Some time ago we had Johnny Cash, Bob Hope and Steve Jobs. Now we have no Cash, no Hope and no Jobs. Please don't let Kevin Bacon die.

  • 2 weeks later...
Posted

Hi there,

 

I just came across these forums by chance (it was probably the 20th link I looked at when looking for the best lemon curd recipe?). I can't believe I've never seen or heard of it before after 10+ years on the Internet. It surprises me that it's not very widely-known though it seems so much more informative than other more widely-known food sites like chowhound (which reminds me more of Yahoo! Answers...). It seems like there is a large professional presence here and everyone seems very helpful. I wasn't going to post as it seemed out of my league, but after browsing a lot more I noticed some home bakers as well... And I came across many older posts for "Best X Recipe" which were extremely informative and interesting. I honestly read 30+ pages of these kinds of topics. It seems like that kind of thing is no longer being done so I hope this topic doesn't end up being out of place, but I've been assigned the task of finding the best shortbread recipe. And eGullet seems to do this kind of thing best.

 

I always thought of shortbread as a basic, standard recipe, and did not think it would be too difficult to narrow down. But there are actually so many different recipes! Which is why I think I need help.
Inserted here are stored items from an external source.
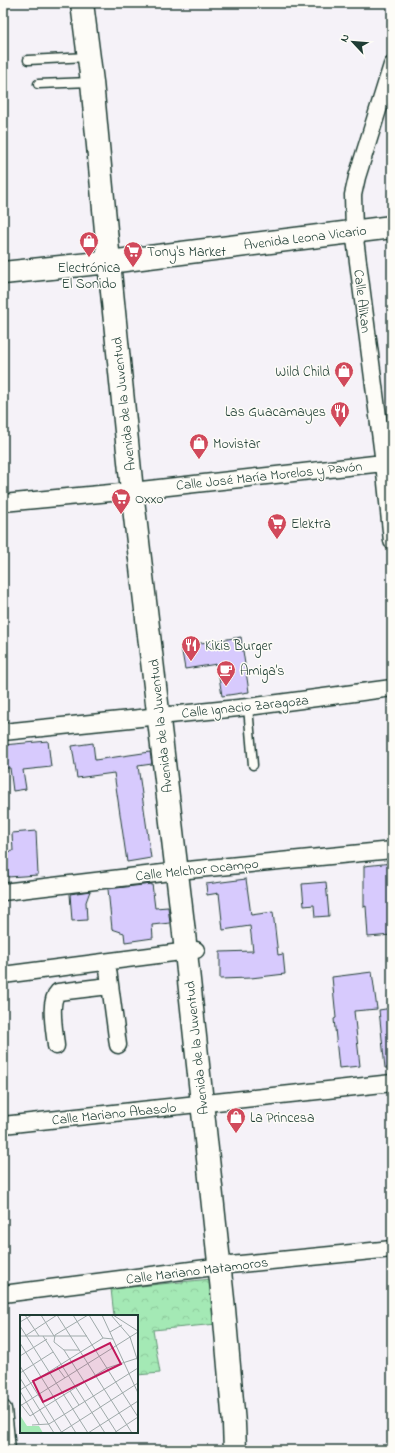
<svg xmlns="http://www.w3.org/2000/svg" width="395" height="1453" font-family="'Indie Flower',sans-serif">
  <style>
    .park { fill: url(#park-crowns); stroke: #629374 }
    .building { fill: #d7cafd; stroke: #1f3d34 }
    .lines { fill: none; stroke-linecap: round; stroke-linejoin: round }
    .lane-casing { stroke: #1f3d34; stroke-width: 11 }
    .street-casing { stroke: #1f3d34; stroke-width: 19 }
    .secondary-casing { stroke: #1f3d34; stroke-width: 25 }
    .lane { stroke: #fdfcf7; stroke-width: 8 }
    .street { stroke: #fdfcf7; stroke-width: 16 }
    .secondary { stroke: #fdfcf7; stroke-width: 22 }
    .labels { text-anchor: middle; stroke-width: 3; stroke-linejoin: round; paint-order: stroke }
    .street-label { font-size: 14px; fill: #1f3d34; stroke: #fdfcf7 }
    .poi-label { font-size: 14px; fill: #1f3d34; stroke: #fdfcf7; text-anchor: start }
    .inset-road { fill: none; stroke: #9faaaa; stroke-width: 1 }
    .view { fill: #c2185b; fill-opacity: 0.15; stroke: #c2185b; stroke-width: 2 }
    .inset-edge { fill: none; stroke: #1f3d34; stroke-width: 2 }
  </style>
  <defs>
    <pattern id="park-crowns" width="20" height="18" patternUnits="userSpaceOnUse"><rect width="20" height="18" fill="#a4e9b5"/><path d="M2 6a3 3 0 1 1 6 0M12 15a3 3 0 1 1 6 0" fill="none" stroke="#8dc99c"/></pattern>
  </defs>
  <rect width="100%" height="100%" fill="#f5f2f8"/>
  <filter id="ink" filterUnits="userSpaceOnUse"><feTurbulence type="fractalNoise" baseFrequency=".025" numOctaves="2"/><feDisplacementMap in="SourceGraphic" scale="8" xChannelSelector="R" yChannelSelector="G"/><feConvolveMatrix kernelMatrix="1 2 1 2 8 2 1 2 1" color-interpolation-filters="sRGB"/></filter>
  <g filter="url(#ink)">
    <!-- park -->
    <path class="park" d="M211,1279L217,1324L153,1330L160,1373L137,1375V1316H114L111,1289Z"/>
    <!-- building -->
    <path class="building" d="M241,637L249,692L222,696L217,664L185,669L181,646Z
      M48,741L51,767L23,770L26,789L13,791L10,768H3V745Z
      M93,743L95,760L150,752L152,764L138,766L151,858L127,862L114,773L77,778L72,746Z
      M36,831L38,875L8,877L6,852L13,851L12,833Z
      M392,863V935L368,937L366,906L364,907V866Z
      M246,879L251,915L273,912L278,955L283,954L285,974L251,978L220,979V952L253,951L250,926L223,930L219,893L207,895L206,884Z
      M326,882L329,916L315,917L314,905L304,906L302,884Z
      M152,884L155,908L168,907L170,923L152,925L153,938L125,942L124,933L112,929L108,889Z
      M90,891L86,902L87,920L72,921L70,894Z
      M372,972L377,1009L354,1011L360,1066L339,1068L334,1019L336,1018L332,977Z
      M392,1008V1068H385L379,1010Z"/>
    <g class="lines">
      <!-- lane casing -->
      <g class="lane-casing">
        <path id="lane" d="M28,60L88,57
          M38,84L91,82
          M248,707L253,765"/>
      </g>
      <!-- street casing -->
      <g class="street-casing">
        <path id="street" d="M392,65L357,177L353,195L354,231L384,463L392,541
          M3,503L132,491L392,462
          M3,732L248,707L392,688
          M3,892L188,870L392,850
          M107,962L118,1045
          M3,975L196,950
          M56,1046C55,1032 48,1002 58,992L109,986
          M3,1125L392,1083
          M3,1294L230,1265L392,1249
          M3,1409L7,1450"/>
      </g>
      <!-- secondary casing -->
      <g class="secondary-casing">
        <path id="secondary" d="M82,3L92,82L109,262L132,491L183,924L224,1309L234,1424L235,1450
          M3,273L109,262L392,227"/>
      </g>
      <!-- lane -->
      <use href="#lane" class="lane"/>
      <!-- street -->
      <use href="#street" class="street"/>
      <!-- secondary -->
      <use href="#secondary" class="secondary"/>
    </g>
  </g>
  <!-- icons -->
  <defs>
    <g id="shop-pin" transform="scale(1)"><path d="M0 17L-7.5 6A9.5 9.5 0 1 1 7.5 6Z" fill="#d1495b" stroke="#fdfcf7"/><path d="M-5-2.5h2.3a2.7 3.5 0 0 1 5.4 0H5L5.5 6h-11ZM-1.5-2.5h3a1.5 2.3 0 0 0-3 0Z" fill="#fff"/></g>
    <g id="supermarket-pin" transform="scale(1)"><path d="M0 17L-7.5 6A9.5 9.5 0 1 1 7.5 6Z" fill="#d1495b" stroke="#fdfcf7"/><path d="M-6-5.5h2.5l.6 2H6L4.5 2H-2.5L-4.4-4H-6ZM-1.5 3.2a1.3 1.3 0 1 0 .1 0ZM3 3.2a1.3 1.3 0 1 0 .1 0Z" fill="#fff"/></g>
    <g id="restaurant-pin" transform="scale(1)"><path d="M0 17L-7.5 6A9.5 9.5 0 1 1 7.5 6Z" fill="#d1495b" stroke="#fdfcf7"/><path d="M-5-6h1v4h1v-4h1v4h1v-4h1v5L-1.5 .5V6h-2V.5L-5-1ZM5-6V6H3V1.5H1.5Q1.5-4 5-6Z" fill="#fff"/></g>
    <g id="cafe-pin" transform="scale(1)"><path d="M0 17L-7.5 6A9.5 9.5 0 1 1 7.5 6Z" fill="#d1495b" stroke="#fdfcf7"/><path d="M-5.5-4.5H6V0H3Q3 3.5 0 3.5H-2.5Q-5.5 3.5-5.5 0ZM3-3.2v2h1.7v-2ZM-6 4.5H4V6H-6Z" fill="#fff"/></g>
  </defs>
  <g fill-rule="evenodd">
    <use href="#shop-pin" x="89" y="241"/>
    <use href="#supermarket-pin" x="133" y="251"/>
    <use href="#shop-pin" x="344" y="371"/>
    <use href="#restaurant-pin" x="340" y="411"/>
    <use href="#shop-pin" x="199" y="443"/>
    <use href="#supermarket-pin" x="121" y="498"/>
    <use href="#supermarket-pin" x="277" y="523"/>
    <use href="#restaurant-pin" x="191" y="645"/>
    <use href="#cafe-pin" x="226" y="670"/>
    <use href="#shop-pin" x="236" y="1117"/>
  </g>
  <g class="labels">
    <!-- street labels -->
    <g class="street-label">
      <text transform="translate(305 237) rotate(-7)" y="5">Avenida Leona Vicario</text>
      <text transform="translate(363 301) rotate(83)" y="5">Calle Alikan</text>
      <text transform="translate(123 404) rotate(-96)" y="5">Avenida de la Juventud</text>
      <text transform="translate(269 475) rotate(-6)" y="5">Calle José María Morelos y Pavón</text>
      <text transform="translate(245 706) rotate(-6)" y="5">Calle Ignacio Zaragoza</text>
      <text transform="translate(160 726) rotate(-96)" y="5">Avenida de la Juventud</text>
      <text transform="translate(197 869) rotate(-6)" y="5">Calle Melchor Ocampo</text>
      <text transform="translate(196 1048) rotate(-96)" y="5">Avenida de la Juventud</text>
      <text transform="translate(114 1113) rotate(-6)" y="5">Calle Mariano Abasolo</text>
      <text transform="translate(197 1270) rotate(-7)" y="5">Calle Mariano Matamoros</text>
    </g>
    <!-- poi labels -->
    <g class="poi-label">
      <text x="147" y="256">Tony's Market</text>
      <text x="89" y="272" text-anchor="middle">Electrónica<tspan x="89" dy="16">El Sonido</tspan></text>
      <text x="330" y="376" text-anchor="end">Wild Child</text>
      <text x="326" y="416" text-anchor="end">Las Guacamayes</text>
      <text x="213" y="448">Movistar</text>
      <text x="135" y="503">Oxxo</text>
      <text x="291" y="528">Elektra</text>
      <text x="205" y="650">Kikis Burger</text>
      <text x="240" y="675">Amiga's</text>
      <text x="250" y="1122">La Princesa</text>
    </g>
  </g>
  <!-- overview -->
  <g transform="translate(20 1315)">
    <rect width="118" height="118" fill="#f5f2f8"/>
    <path d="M0,100L7,111H19L23,118H0Z" fill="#a4e9b5"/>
    <path class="inset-road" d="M5,0L19,21M21,0L34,21M53,0L118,102M68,0L35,20L34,27L44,35L97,118M69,0L83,23M82,0L118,78M91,0L110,22L118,47M93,0L118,16M0,7L12,0M0,11L68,118M90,17L102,10M0,21H67M5,21L37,0L112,118M23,21L85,118M0,28L56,118M44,35H59M0,41L27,24M0,51L42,118M37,52L45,63M0,58L33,37M0,63L34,118M0,75L83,23L93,24M0,76L19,109M50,76L59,90M0,88L10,101L87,53L118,43M0,91L118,17M12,110L29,109L118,53M40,118L118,68M68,118L118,86M94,118L118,102"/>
    <path class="view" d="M90,28L101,49L23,87L13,66Z"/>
    <rect width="118" height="118" class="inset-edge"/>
  </g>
  <!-- margin -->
  <rect width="395" height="1453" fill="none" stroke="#fdfcf7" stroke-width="16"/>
  <rect x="8" y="8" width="379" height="1437" fill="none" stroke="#1f3d34" stroke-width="1.5" filter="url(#ink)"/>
  <!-- north arrow -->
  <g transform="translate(353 42) rotate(296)" stroke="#fdfcf7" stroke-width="3" paint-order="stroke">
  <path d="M0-3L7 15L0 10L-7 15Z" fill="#1f3d34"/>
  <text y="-6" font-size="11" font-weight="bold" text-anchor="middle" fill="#1f3d34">N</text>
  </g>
</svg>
Now, I've been assigned this from a 'purist'... i.e 'real' shortbread is just flour, sugar, and butter. But I've seen lots of recipes online that add cornstarch, salt, rice flour, etc. I was hoping to find the best 'purist' recipe and a best 'non-purist' recipe (unless the purist recipe is still better! That would be ideal, actually...) and I was thinking of doing a blind taste test to see if this purist actually thinks the other recipe is significantly better... I personally think shortbread tastes much better with salt, but I've noticed that 'shortbread' shouldn't really have salt in it...

 

My confusion stems from the fact that I don't really know what good shortbread is (I am somewhat of a foodie fail... I think pretty much everything tastes good [everything homemade--there are a lot of store-bought goods I don't like]. I'm trying to improve!). This is really why I need help from the professionals here. I understand everyone has their preferences, but there must be some kind of standard that makes shortbread, shortbread. And shortbread, good shortbread. I mean, how else can places sell stuff labelled 'shortbread'? Is it possible to come up with a general definition for good shortbread?

 

Through research, it seems some people say shortbread should be gritty. So some recipes even add rice flour. But we've all tried a rice flour version and the general consensus was that it was not good (including the purist). I think crumbly would be better than gritty (but what do I know)? I've also seen people saying cornstarch is their secret ingredient for a creamy cookie. Some add vanilla, some use icing sugar (which has cornstarch anyways...), some use granulated... I would like to know which ingredients produce the best results.

 

Also, how important is technique? Cooks Illustrated presented a different technique for sugar cookies - they use the reverse creaming method which produces a tender, crisper cookie with less air bubbles.

 

And I'd like to start another topic on this later, but I would really like to try using the 'tang mian' method for cookies, purely as an experiment... Unless anyone can advise against it with the science. It's a method for cakes which cooks the flour and butter to 65C first before mixing in the rest of the ingredients. Because the fat coats the flour, gluten does not form when it hits the liquid. I know there's no liquid in shortbread, so it won't serve that exact purpose, but I'd just like to see the results... Because it seems to essentially serve the same purpose as the reverse creaming method, except it's cooked. It'd be neat to compare. And considering that the water in butter would evaporate a bit during that process, the result could be favourable? More fat is always yummier?